▶ [Records to use]:
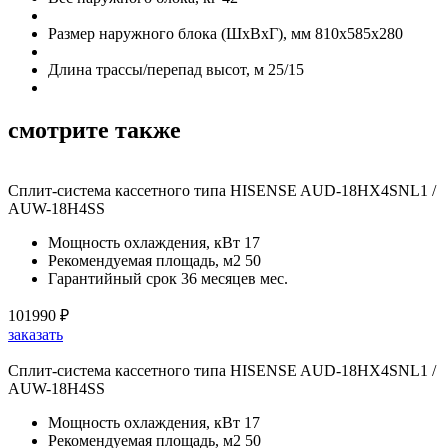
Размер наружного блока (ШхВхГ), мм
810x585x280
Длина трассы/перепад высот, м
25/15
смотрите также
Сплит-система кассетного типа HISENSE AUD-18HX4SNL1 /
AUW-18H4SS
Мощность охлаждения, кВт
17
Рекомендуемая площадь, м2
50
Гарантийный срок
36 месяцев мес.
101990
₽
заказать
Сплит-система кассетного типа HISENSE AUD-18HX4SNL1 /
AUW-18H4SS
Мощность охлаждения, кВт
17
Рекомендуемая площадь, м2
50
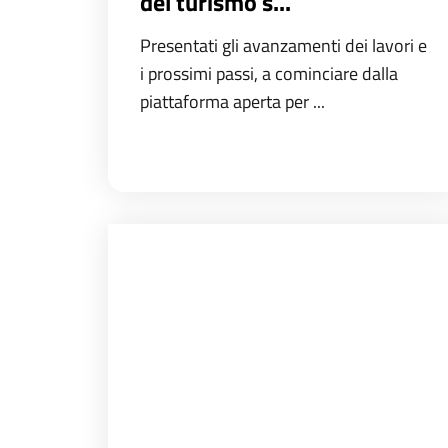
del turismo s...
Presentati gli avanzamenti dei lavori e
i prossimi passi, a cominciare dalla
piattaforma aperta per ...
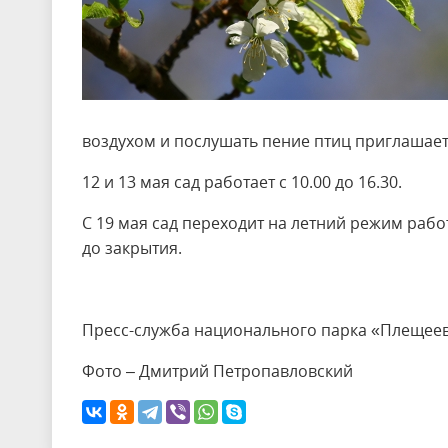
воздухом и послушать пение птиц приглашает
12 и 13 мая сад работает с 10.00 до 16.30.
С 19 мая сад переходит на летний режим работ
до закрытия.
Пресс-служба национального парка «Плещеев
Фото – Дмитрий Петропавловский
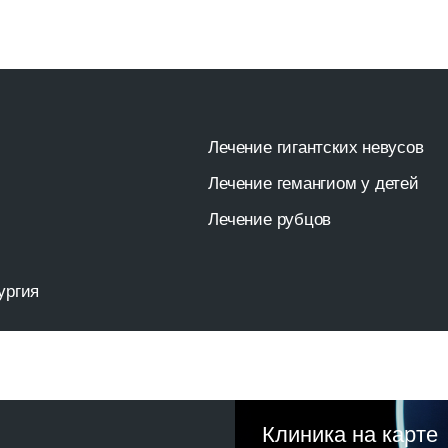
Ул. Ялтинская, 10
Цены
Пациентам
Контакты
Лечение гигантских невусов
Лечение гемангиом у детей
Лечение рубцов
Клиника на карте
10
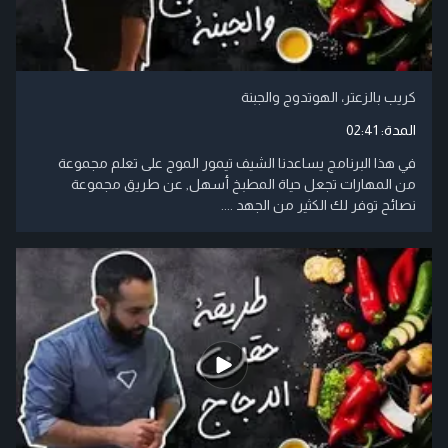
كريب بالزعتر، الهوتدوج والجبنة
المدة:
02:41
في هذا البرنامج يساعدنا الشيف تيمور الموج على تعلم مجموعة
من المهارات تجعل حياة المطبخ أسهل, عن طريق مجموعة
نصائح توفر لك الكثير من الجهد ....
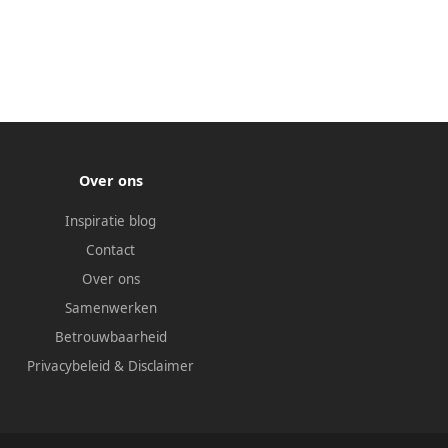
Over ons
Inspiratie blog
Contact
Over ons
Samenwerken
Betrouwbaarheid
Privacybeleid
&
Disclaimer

▶ [What the task asks]: Can you recast every line of text in the entries above as a JSON list of strings, one string per line, with blank lines dropped? Leave the pictures out of the list.

▶ [Expected answer]:
[
  "Размер наружного блока (ШхВхГ), мм",
  "810x585x280",
  "Длина трассы/перепад высот, м",
  "25/15",
  "смотрите также",
  "Сплит-система кассетного типа HISENSE AUD-18HX4SNL1 /",
  "AUW-18H4SS",
  "Мощность охлаждения, кВт",
  "17",
  "Рекомендуемая площадь, м2",
  "50",
  "Гарантийный срок",
  "36 месяцев мес.",
  "101990",
  "₽",
  "заказать",
  "Сплит-система кассетного типа HISENSE AUD-18HX4SNL1 /",
  "AUW-18H4SS",
  "Мощность охлаждения, кВт",
  "17",
  "Рекомендуемая площадь, м2",
  "50",
  "del turismo s...",
  "Presentati gli avanzamenti dei lavori e",
  "i prossimi passi, a cominciare dalla",
  "piattaforma aperta per ...",
  "воздухом и послушать пение птиц приглашает",
  "12 и 13 мая сад работает с 10.00 до 16.30.",
  "С 19 мая сад переходит на летний режим работ",
  "до закрытия.",
  "Пресс-служба национального парка «Плещеев",
  "Фото – Дмитрий Петропавловский",
  "Ул. Ялтинская, 10",
  "Цены",
  "Пациентам",
  "Контакты",
  "Лечение гигантских невусов",
  "Лечение гемангиом у детей",
  "Лечение рубцов",
  "Клиника на карте",
  "10",
  "كريب بالزعتر، الهوتدوج والجبنة",
  "المدة:",
  "02:41",
  "في هذا البرنامج يساعدنا الشيف تيمور الموج على تعلم مجموعة",
  "من المهارات تجعل حياة المطبخ أسهل, عن طريق مجموعة",
  "نصائح توفر لك الكثير من الجهد ....",
  "Over ons",
  "Inspiratie blog",
  "Contact",
  "Over ons",
  "Samenwerken",
  "Betrouwbaarheid",
  "Privacybeleid",
  "&",
  "Disclaimer"
]